Dass die Burgstellen im Ortsteil Ludwigshafen dem Verfall und dem Vergessen preisgegeben waren und verschwunden sind, mag ihrer geringen historischen Bedeutung und ökonomischen Überlegungen geschuldet sein. Ein weiterer Grund ist aber gewiss auch darin zu suchen, dass sich von ihren Erbauern keine bis in die Neuzeit reichende Erblinie erhalten hat, die Anwesen mehrfach den Besitzer gewechselt haben und es daher keine direkten Nachfahren gibt, die im Interesse ihrer Familienchronik und der Konsolidierung ihrer Abstammungs- und Besitzverhältnisse auf die Bewahrung dieser geschichtliche Zeugnisse Wert legen könnten.

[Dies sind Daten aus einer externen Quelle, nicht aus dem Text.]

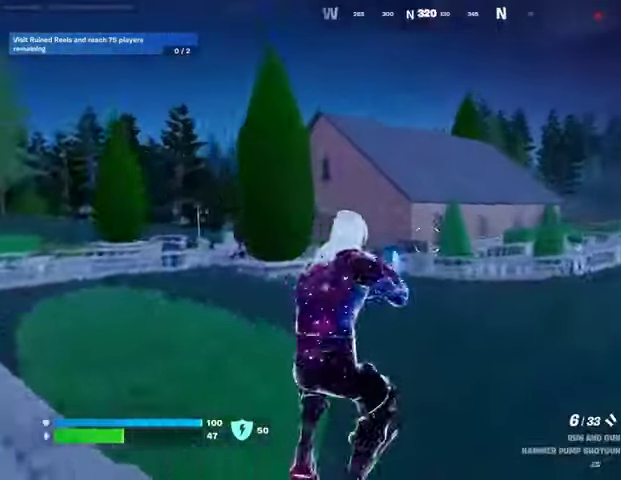
{"buttons": ["L2"], "left_stick": "up", "right_stick": "center", "events": [[33, "left_stick", "up"], [133, "R1", "down"], [200, "R1", "up"], [233, "R1", "down"], [300, "left_stick", "up-left"], [367, "R1", "up"], [467, "L2", "down"], [467, "left_stick", "up"]]}
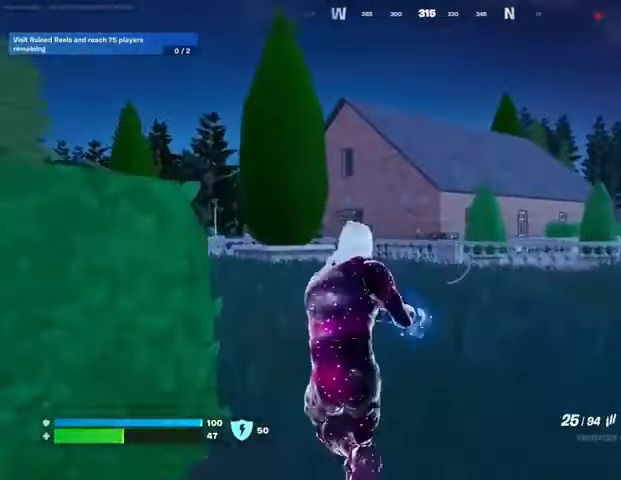
{"buttons": ["L2", "R2"], "left_stick": "center", "right_stick": "left", "events": [[333, "right_stick", "up-left"], [400, "left_stick", "center"], [400, "right_stick", "left"], [433, "R2", "down"]]}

Ganz anders in Bodman. Die Ruine Alt-Bodman verdankt ihren Erhalt den Bemühungen der gräflichen Familie. Schon 1851 verfügte Sigmund Freiherr von und zu Bodman testamentarisch, dass die Ruine Alt-Bodman zu erhalten sei. Johann Otmar Graf von und zu Bodman veranlasste 1900 eine erste Sanierungsmaßnahme, die aufgrund von Rissbildung durch Blitzschlag nötig geworden war. 1922 folgte eine weitere kleinere Sanierung. Im Jahr 1956 ließ Johannes Graf von und zu Bodman die Ruine unter Beratung und Förderung des Landesdenkmalamts in Freiburg erneut umfangreiche Erhaltungsmaßnahmen zur Sicherung des Ruinenbestandes durchführen, um Teile des Mauerwerkes vor dem Einstürtzen zu bewahren. 1997 wurde die Ruine durch den heutigen Besitzer, Wilderich Graf von und zu Bodman, erneut von Baumbewuchs befreit. 2003 beauftragte er ein Überlinger Architektenbüro mit einer weiteren Sanierung in Abstimmung mit der Denkmalbehörde in Freiburg, um das Objekt zu erhalten und die Besucher vor Steinschlag zu schützen.

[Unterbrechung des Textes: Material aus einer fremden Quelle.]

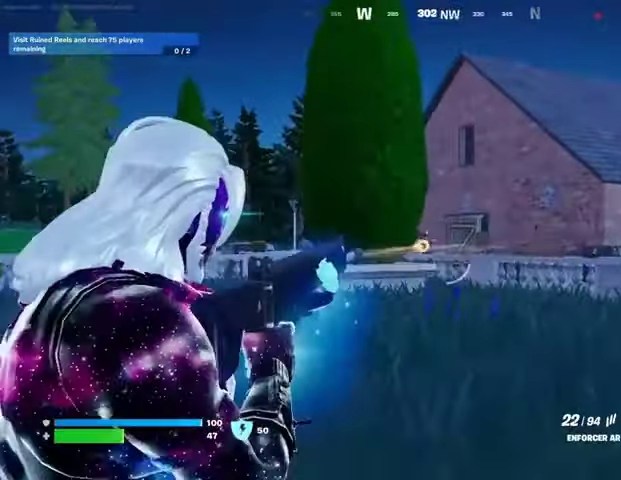
{"buttons": ["L2", "R2"], "left_stick": "up-right", "right_stick": "center", "events": [[67, "left_stick", "center"], [67, "right_stick", "down-left"], [233, "left_stick", "up-right"], [500, "right_stick", "center"]]}
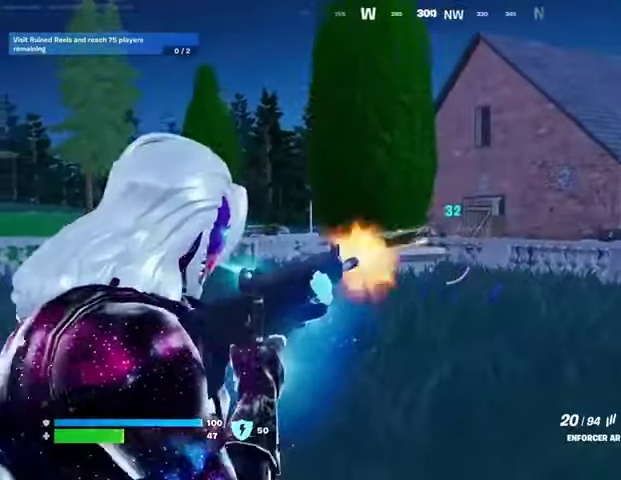
{"buttons": [], "left_stick": "up-right", "right_stick": "center", "events": [[67, "L2", "up"], [67, "R2", "up"], [100, "right_stick", "left"], [167, "left_stick", "up-left"], [267, "right_stick", "right"], [333, "left_stick", "up-right"], [400, "right_stick", "center"]]}
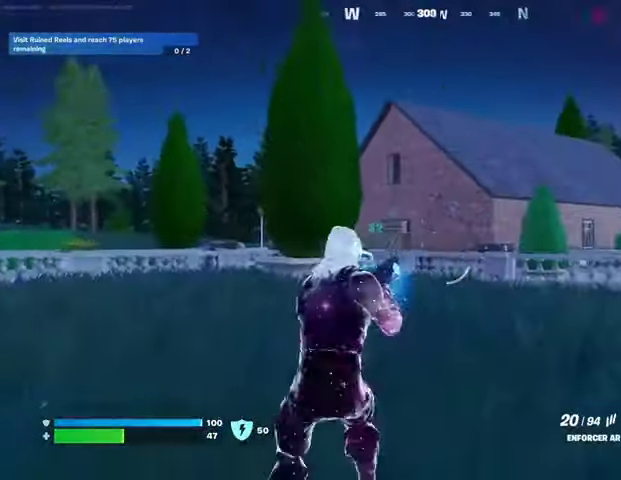
{"buttons": ["L2"], "left_stick": "up-right", "right_stick": "left", "events": [[167, "L2", "down"], [267, "right_stick", "left"]]}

Sicher würde es sich lohnen, den Burgstellen im Ortsteil Ludwigshafen ein bisschen mehr Aufmerksamkeit zu schenken, allein der schönen Aussicht wegen. Ein solcher Versuch wurde in den 90er Jahren von der Gemeinde und dem Kur- und Verkehrsverein in unmittelbarer Nähe der Burg Hallerstein unternommen. Leider ist der Rastplatz danach durch umfangreiche Aufforstungen unattraktiv geworden und dadurch selbst wieder zur „Ruine“ verfallen.

Jetzt, da die Marienschlucht in Bodman dauerhaft gesperrt ist und auch die Begehung des Schluchtweges „Fritschi-Thum“ nicht immer gewährleistet werden kann, sollten touristische Alternativen dieser Art nicht ungenutzt bleiben. Der Blick von der Burgstelle Hallerstein böte, wenn ihn nicht Bäume und Sträucher verstellten, eines der schönsten Panoramas von Ludwigshafen, wie es auf zahlreichen Postkarten zu sehen ist.